1

I have multiple threads each accepting requests, doing some processing, storing the result in a commit log, and returning the results. In order to guarantee that at most x seconds worth of data is lost, this commit log needs to be fsync'd every x seconds.

I would like to avoid synchronization between threads, which means they each need to have their own commit log rather than a shared log - is it possible to fsync all these different commit logs regularly in a performant way?
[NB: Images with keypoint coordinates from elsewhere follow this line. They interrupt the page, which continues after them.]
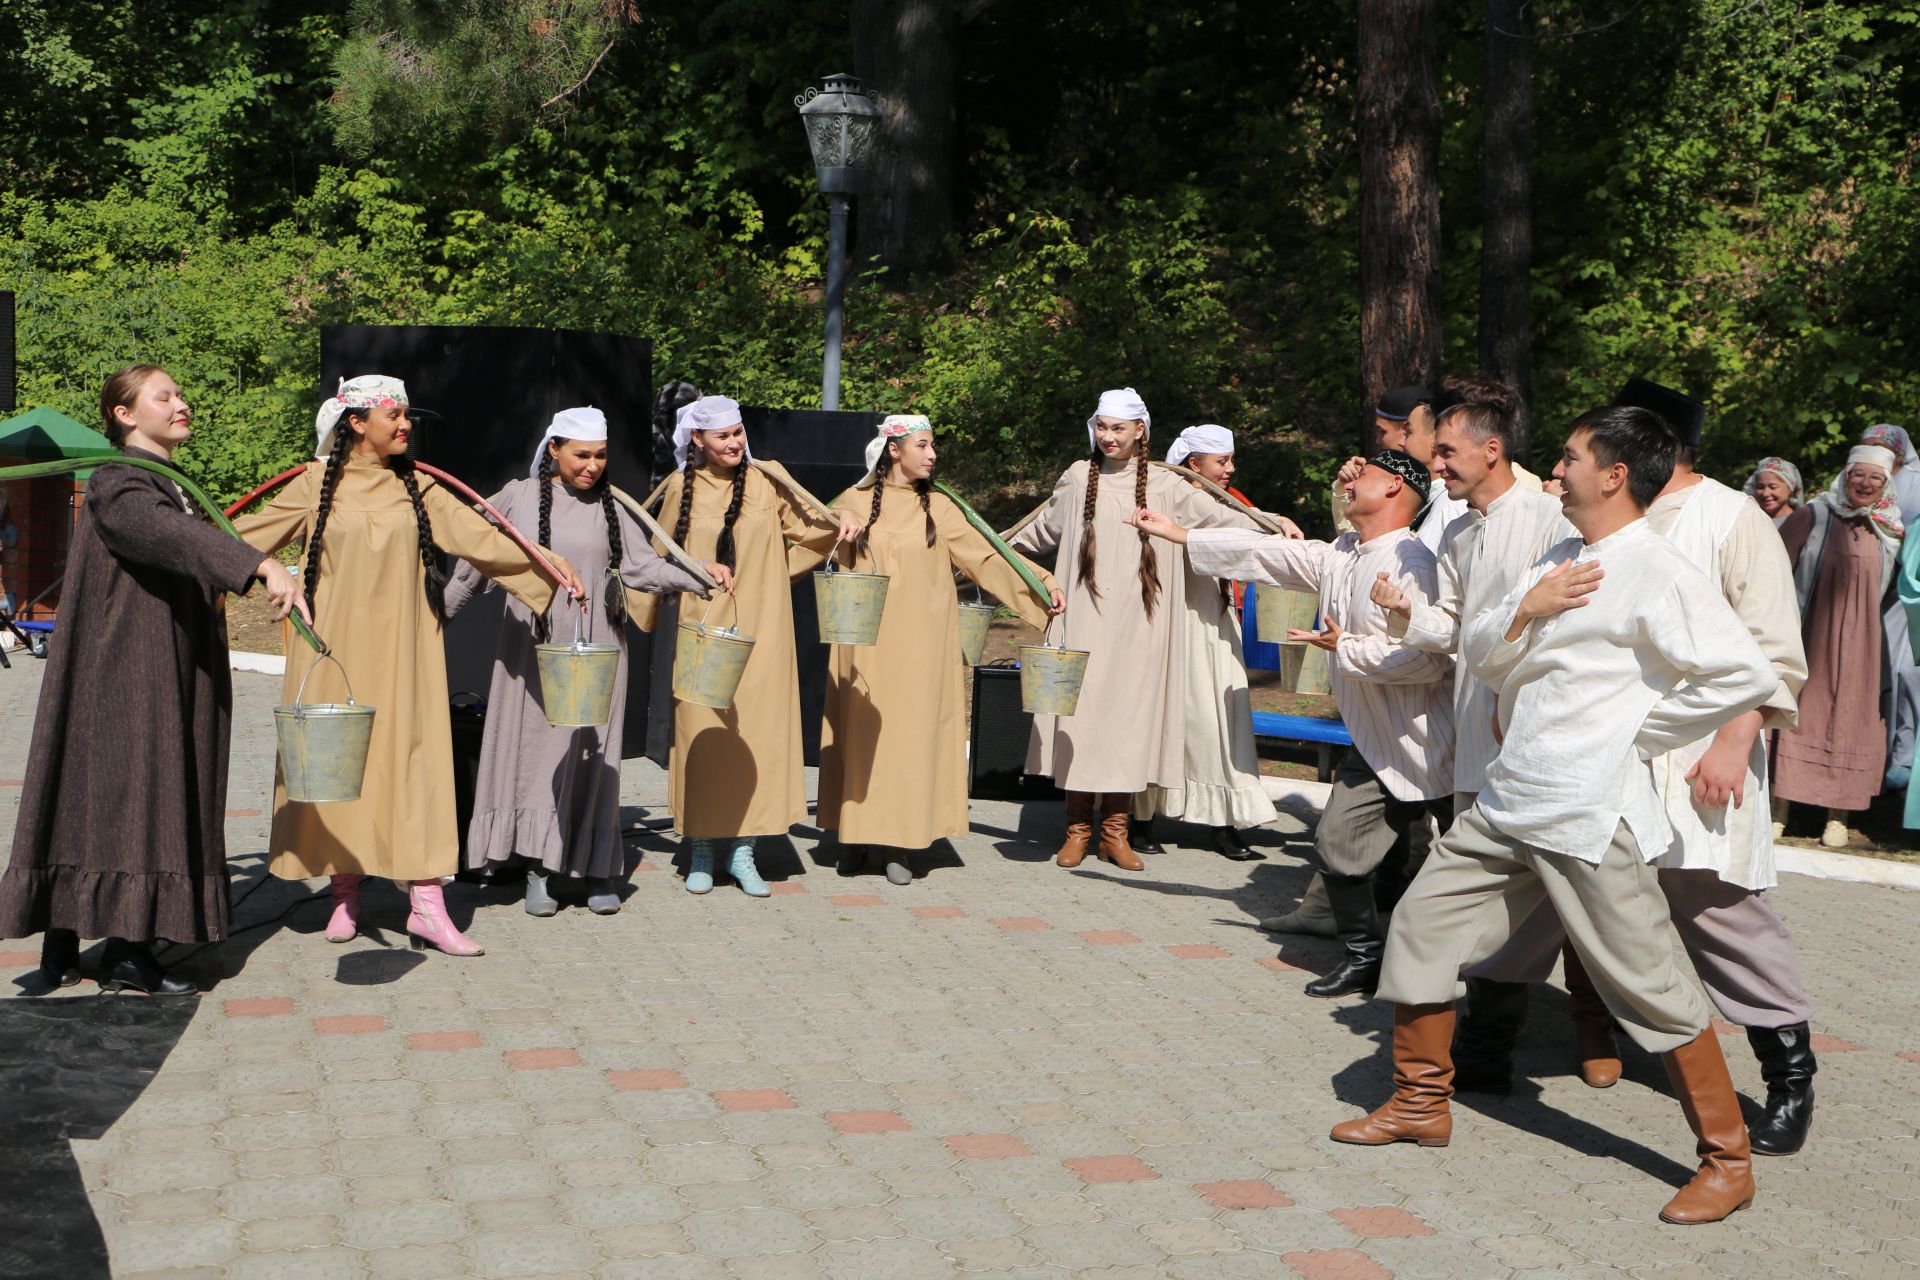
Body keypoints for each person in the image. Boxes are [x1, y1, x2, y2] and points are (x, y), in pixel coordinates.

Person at [1341, 404, 1777, 1227]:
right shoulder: (1563, 552)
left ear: (1614, 474)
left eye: (1573, 457)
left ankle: (1728, 1160)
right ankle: (1419, 1103)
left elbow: (1742, 675)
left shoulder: (1660, 568)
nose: (1558, 469)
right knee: (1422, 929)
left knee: (1647, 984)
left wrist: (1635, 734)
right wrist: (1528, 608)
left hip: (1590, 812)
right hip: (1511, 796)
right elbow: (1483, 654)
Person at [1454, 380, 1820, 1156]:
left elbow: (1772, 652)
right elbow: (1539, 623)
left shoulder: (1731, 518)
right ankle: (1483, 1048)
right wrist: (1513, 696)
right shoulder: (1580, 524)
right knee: (1529, 900)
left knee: (1719, 914)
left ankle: (1789, 1078)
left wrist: (1732, 739)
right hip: (1574, 761)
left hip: (1690, 754)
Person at [236, 376, 580, 956]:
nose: (405, 424)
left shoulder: (421, 487)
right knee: (337, 769)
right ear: (356, 423)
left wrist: (547, 568)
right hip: (329, 652)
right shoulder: (313, 483)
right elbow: (237, 540)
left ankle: (427, 905)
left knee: (415, 768)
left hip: (406, 652)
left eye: (406, 415)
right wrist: (271, 574)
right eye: (393, 415)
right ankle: (344, 889)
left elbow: (482, 536)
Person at [0, 366, 308, 995]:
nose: (181, 403)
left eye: (179, 393)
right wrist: (256, 566)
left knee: (121, 792)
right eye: (163, 397)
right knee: (129, 792)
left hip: (162, 662)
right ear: (124, 414)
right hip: (124, 669)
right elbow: (160, 533)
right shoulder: (120, 480)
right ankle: (102, 940)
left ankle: (110, 938)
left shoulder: (169, 482)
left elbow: (178, 542)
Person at [1131, 450, 1454, 999]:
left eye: (1364, 475)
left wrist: (1345, 648)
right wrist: (1180, 534)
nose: (1349, 482)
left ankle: (1481, 974)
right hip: (1377, 745)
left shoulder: (1412, 562)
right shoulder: (1342, 554)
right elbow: (1268, 554)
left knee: (1474, 864)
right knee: (1339, 845)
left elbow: (1429, 660)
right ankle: (1365, 955)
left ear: (1397, 488)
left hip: (1437, 746)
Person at [445, 408, 729, 916]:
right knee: (538, 752)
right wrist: (438, 614)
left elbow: (644, 568)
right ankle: (539, 866)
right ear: (554, 448)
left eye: (600, 456)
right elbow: (473, 562)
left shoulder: (614, 505)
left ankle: (596, 866)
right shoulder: (518, 497)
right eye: (582, 455)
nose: (593, 466)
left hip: (598, 647)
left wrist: (698, 574)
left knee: (595, 752)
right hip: (532, 650)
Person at [1363, 375, 1570, 1067]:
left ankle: (1522, 1041)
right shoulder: (1456, 532)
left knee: (1539, 911)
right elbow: (1453, 628)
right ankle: (1471, 1055)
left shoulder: (1551, 521)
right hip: (1474, 748)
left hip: (1536, 748)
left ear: (1493, 448)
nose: (1436, 465)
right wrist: (1407, 615)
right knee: (1478, 906)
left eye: (1448, 452)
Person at [1008, 388, 1263, 870]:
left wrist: (1272, 524)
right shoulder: (1078, 476)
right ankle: (1078, 829)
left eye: (1118, 428)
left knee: (1129, 723)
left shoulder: (1168, 485)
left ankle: (1115, 832)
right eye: (1102, 427)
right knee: (1080, 721)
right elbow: (1041, 530)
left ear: (1140, 431)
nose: (1108, 437)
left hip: (1143, 627)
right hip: (1083, 621)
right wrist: (988, 552)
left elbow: (1220, 515)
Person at [817, 416, 1061, 883]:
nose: (932, 455)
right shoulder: (852, 501)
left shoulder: (943, 509)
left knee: (908, 741)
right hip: (863, 648)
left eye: (933, 447)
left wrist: (1042, 585)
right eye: (923, 446)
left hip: (921, 645)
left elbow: (989, 557)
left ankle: (899, 844)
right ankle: (854, 835)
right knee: (861, 737)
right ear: (894, 450)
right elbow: (804, 537)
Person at [633, 396, 846, 896]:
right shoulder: (681, 488)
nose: (734, 442)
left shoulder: (767, 481)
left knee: (758, 734)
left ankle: (746, 849)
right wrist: (633, 612)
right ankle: (703, 846)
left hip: (764, 628)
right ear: (698, 441)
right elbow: (652, 558)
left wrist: (771, 576)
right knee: (704, 734)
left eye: (738, 432)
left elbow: (817, 534)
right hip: (704, 628)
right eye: (722, 436)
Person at [1149, 424, 1281, 859]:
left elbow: (1251, 527)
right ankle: (1141, 815)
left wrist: (1277, 525)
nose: (1230, 469)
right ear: (1195, 464)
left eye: (1230, 459)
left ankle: (1224, 820)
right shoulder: (1163, 495)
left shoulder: (1229, 502)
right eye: (1221, 461)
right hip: (1172, 617)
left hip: (1216, 619)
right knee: (1167, 715)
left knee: (1220, 721)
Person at [1772, 444, 1901, 849]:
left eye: (1875, 478)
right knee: (1800, 713)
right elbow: (1774, 568)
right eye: (1858, 475)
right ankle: (1780, 811)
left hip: (1863, 646)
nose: (1865, 484)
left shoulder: (1889, 531)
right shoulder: (1815, 515)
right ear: (1845, 476)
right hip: (1812, 635)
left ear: (1886, 485)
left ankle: (1838, 818)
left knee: (1851, 720)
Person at [1860, 426, 1920, 793]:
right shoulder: (1859, 477)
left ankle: (1903, 753)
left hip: (1909, 586)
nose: (1874, 454)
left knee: (1905, 669)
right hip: (1866, 585)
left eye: (1880, 449)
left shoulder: (1916, 482)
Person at [1743, 457, 1804, 527]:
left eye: (1773, 487)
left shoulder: (1801, 523)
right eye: (1760, 487)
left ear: (1789, 489)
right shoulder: (1751, 524)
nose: (1765, 493)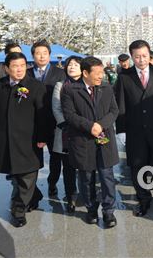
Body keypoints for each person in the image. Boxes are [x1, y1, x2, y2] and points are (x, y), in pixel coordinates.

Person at [115, 40, 153, 217]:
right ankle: (143, 199)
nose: (141, 60)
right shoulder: (124, 76)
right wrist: (121, 129)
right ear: (132, 57)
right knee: (137, 165)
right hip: (135, 130)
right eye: (137, 56)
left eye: (144, 56)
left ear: (149, 55)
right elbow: (121, 104)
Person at [0, 52, 47, 227]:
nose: (19, 69)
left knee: (28, 174)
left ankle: (18, 210)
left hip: (29, 139)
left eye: (22, 65)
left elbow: (43, 115)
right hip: (6, 138)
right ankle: (34, 195)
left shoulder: (35, 86)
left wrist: (43, 137)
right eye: (15, 66)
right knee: (15, 173)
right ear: (7, 68)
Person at [61, 56, 119, 228]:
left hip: (104, 137)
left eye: (102, 72)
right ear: (85, 73)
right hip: (83, 139)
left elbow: (114, 110)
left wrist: (100, 125)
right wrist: (89, 126)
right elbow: (69, 115)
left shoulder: (106, 88)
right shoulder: (70, 90)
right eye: (98, 73)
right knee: (86, 177)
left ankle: (109, 212)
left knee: (107, 176)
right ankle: (91, 209)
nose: (101, 76)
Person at [27, 40, 66, 198]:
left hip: (53, 123)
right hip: (32, 123)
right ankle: (31, 189)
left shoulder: (60, 73)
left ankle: (52, 183)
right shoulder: (27, 73)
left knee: (55, 158)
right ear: (33, 55)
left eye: (45, 53)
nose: (41, 56)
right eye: (38, 53)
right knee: (31, 158)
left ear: (49, 55)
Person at [51, 56, 83, 213]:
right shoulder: (60, 85)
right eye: (69, 65)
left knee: (86, 165)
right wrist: (64, 123)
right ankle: (71, 195)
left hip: (85, 131)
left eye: (75, 65)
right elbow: (56, 107)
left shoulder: (88, 83)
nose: (71, 67)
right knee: (68, 167)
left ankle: (86, 193)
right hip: (65, 131)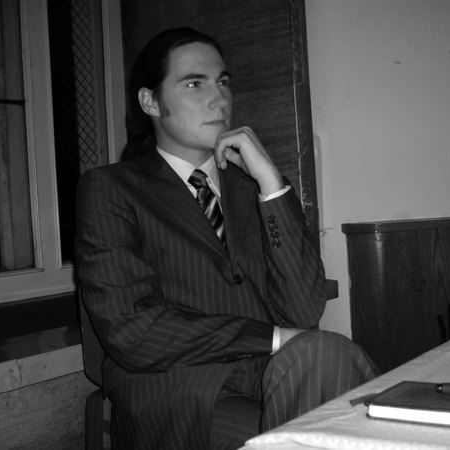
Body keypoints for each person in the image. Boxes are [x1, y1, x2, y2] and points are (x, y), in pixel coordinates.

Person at [75, 27, 377, 450]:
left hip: (271, 370)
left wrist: (271, 183)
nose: (219, 99)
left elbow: (305, 309)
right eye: (194, 83)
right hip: (180, 388)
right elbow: (133, 332)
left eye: (223, 82)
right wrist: (274, 338)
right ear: (150, 102)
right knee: (329, 422)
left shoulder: (255, 189)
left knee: (328, 352)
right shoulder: (113, 188)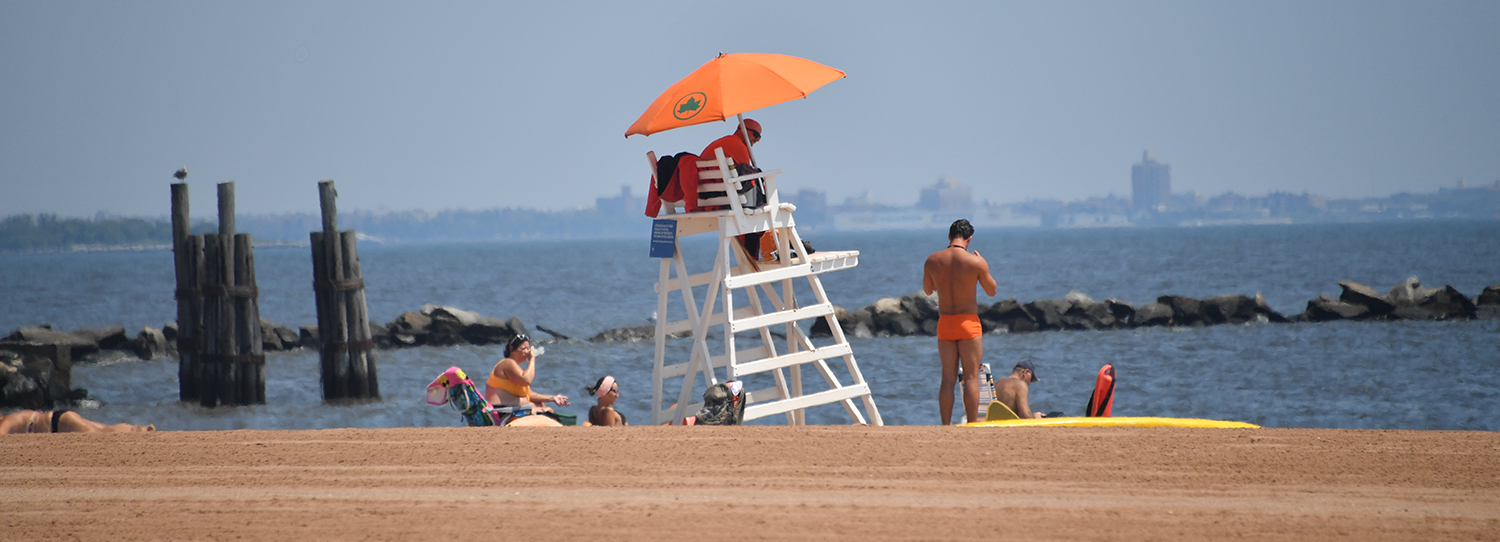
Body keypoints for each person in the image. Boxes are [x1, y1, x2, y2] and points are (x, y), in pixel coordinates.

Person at [922, 219, 998, 425]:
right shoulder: (975, 262)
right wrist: (983, 264)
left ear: (949, 236)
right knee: (971, 377)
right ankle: (972, 423)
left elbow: (929, 290)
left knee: (947, 378)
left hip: (945, 322)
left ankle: (945, 425)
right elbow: (992, 291)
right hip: (968, 322)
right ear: (969, 239)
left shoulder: (932, 260)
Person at [485, 334, 569, 413]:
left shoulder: (515, 369)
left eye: (528, 348)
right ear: (512, 349)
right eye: (523, 348)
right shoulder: (507, 363)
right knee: (548, 411)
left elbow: (529, 394)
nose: (527, 352)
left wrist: (553, 398)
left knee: (541, 405)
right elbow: (526, 380)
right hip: (501, 410)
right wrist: (532, 359)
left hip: (511, 409)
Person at [0, 409, 154, 433]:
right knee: (104, 430)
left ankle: (137, 430)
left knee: (99, 436)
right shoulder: (15, 416)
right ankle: (138, 429)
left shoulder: (9, 419)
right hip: (60, 419)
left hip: (58, 423)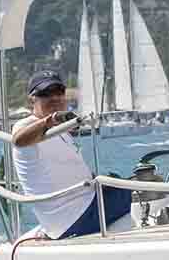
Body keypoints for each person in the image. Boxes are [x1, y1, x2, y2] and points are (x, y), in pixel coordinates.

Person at [11, 69, 135, 238]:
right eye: (46, 93)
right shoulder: (25, 125)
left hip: (85, 205)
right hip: (76, 218)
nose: (54, 98)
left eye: (59, 92)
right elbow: (19, 140)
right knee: (145, 190)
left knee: (125, 182)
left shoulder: (61, 131)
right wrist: (51, 120)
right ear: (32, 98)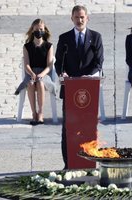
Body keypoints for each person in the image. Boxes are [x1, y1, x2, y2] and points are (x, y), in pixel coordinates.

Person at [55, 5, 104, 169]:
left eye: (82, 17)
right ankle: (68, 163)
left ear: (87, 18)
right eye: (76, 17)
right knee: (68, 128)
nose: (80, 20)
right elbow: (59, 62)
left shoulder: (96, 37)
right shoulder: (64, 38)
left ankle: (88, 161)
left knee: (87, 127)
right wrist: (63, 74)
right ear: (72, 18)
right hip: (70, 89)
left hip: (88, 89)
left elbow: (98, 62)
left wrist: (86, 77)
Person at [15, 18, 56, 125]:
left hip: (44, 73)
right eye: (37, 29)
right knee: (30, 83)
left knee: (41, 83)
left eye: (41, 29)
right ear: (33, 30)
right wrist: (32, 74)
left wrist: (41, 75)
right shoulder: (27, 46)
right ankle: (34, 113)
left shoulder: (49, 46)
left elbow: (49, 65)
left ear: (44, 30)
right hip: (31, 73)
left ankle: (41, 112)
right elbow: (26, 64)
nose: (39, 31)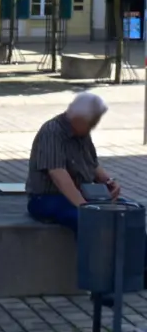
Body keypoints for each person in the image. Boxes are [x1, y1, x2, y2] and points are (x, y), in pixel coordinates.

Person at [27, 91, 119, 230]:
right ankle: (94, 251)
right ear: (77, 118)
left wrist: (108, 181)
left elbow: (92, 164)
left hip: (82, 193)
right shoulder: (52, 131)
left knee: (128, 212)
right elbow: (58, 175)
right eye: (91, 122)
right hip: (47, 198)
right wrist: (85, 207)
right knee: (87, 220)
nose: (93, 126)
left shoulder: (82, 132)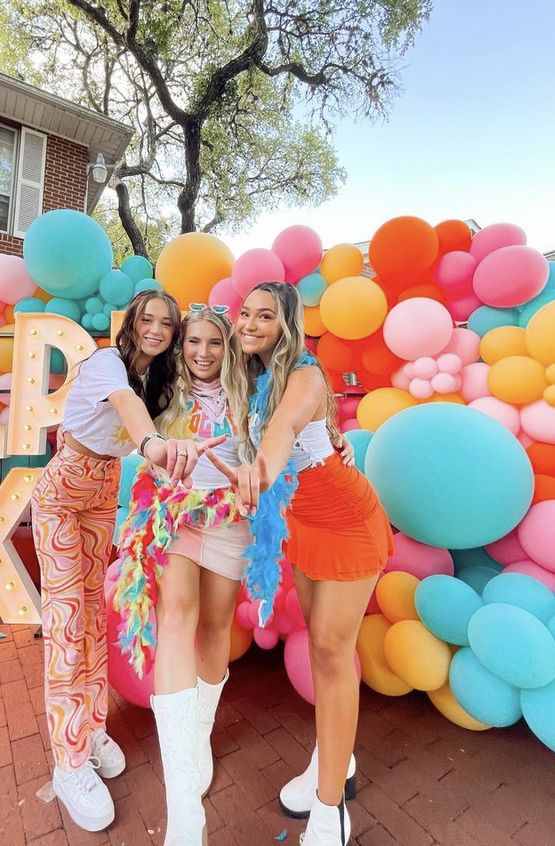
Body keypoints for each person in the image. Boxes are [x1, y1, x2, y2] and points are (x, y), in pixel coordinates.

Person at [210, 282, 395, 846]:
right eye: (245, 314)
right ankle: (336, 760)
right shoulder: (249, 375)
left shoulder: (305, 374)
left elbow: (285, 428)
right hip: (305, 525)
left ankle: (331, 807)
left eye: (266, 316)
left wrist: (256, 471)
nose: (251, 323)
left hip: (346, 520)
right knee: (321, 647)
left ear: (287, 326)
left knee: (333, 652)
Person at [31, 289, 222, 834]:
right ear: (132, 323)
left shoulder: (158, 380)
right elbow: (127, 409)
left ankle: (89, 728)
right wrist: (153, 443)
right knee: (67, 623)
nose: (156, 330)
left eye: (167, 324)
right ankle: (68, 762)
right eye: (148, 320)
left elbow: (189, 405)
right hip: (64, 493)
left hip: (101, 491)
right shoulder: (106, 364)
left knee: (93, 615)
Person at [115, 306, 249, 845]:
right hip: (172, 515)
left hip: (231, 520)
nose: (202, 352)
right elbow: (138, 439)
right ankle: (184, 810)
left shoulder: (249, 391)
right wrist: (167, 453)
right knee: (176, 617)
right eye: (193, 341)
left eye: (214, 343)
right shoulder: (162, 384)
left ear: (228, 348)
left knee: (215, 628)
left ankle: (198, 737)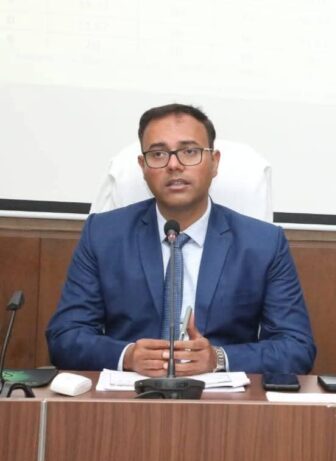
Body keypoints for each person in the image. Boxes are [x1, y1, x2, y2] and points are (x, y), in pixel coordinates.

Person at [46, 104, 316, 376]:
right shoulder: (103, 235)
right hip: (129, 394)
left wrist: (218, 358)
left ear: (214, 162)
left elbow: (296, 347)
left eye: (189, 151)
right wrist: (127, 356)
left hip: (222, 397)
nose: (174, 165)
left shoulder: (263, 243)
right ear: (143, 166)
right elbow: (65, 336)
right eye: (158, 154)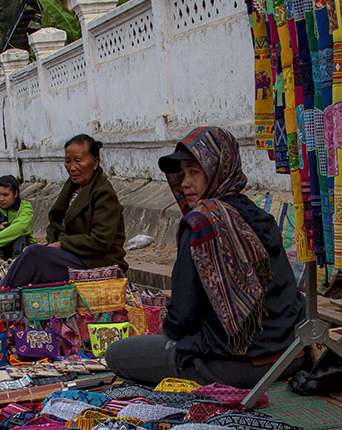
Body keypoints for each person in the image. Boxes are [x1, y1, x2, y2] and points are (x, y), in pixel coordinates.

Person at [106, 126, 306, 389]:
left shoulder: (202, 224)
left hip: (235, 365)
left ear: (217, 171)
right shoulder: (259, 216)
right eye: (183, 173)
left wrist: (162, 336)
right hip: (291, 356)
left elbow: (181, 316)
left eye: (194, 172)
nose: (184, 183)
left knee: (117, 353)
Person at [0, 135, 127, 288]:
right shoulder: (71, 187)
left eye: (78, 161)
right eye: (68, 161)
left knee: (33, 254)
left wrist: (61, 245)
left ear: (95, 163)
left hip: (95, 261)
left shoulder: (103, 193)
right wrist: (52, 245)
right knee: (33, 258)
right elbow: (55, 223)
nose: (72, 167)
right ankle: (4, 292)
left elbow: (100, 241)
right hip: (71, 256)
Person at [0, 175, 34, 261]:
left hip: (22, 248)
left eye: (5, 195)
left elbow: (21, 227)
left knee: (19, 236)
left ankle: (17, 263)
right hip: (0, 249)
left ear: (15, 194)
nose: (1, 199)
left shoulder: (25, 207)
This is on Linux, ext4 (or ext3)

(Note: due to the nature of the code, even during normal processing the threads need to re-read some of their own recent data from the commit log (but never other threads commit log data), so I believe it would be impractical to use a shared log since many threads need to read/write to it)

John Smith
  • 11
  • 1

1 Answers1

0

If you only need flushing to happen every few seconds, do you need to fsync() at all? I.e. the OS should do it for you fairly regularly (unless the system is under heavy load and disk I/O is in short supply).

Otherwise, have your threads do something like:

if (high_resolution_time() % n == 0) {
  fsync();
}

Where n is a value that would be e.g. 3 if high_resolution_time() returned returned Unix EPOCH time (which is expressed in seconds). Would make the thread flush the file every 3 seconds.

The problem, of course, is that you need much higher clock resolution to avoid having a thread that passes this code section several times per second not flush its file multiple times in quick succession. I don't know what programming language you use, but in C on Linux you could use gettimeofday:

struct timeval tv;
gettimeofday(&tv, null);
double x = (double)tv.tv_sec * (double)1000000 + (double)tv.tv_usec; 
if (x % 3000000 == 0) {  // fsync every 3 seconds
  fsync();
}
Ragnar
  • 1,122
  • 1
  • 9
  • 16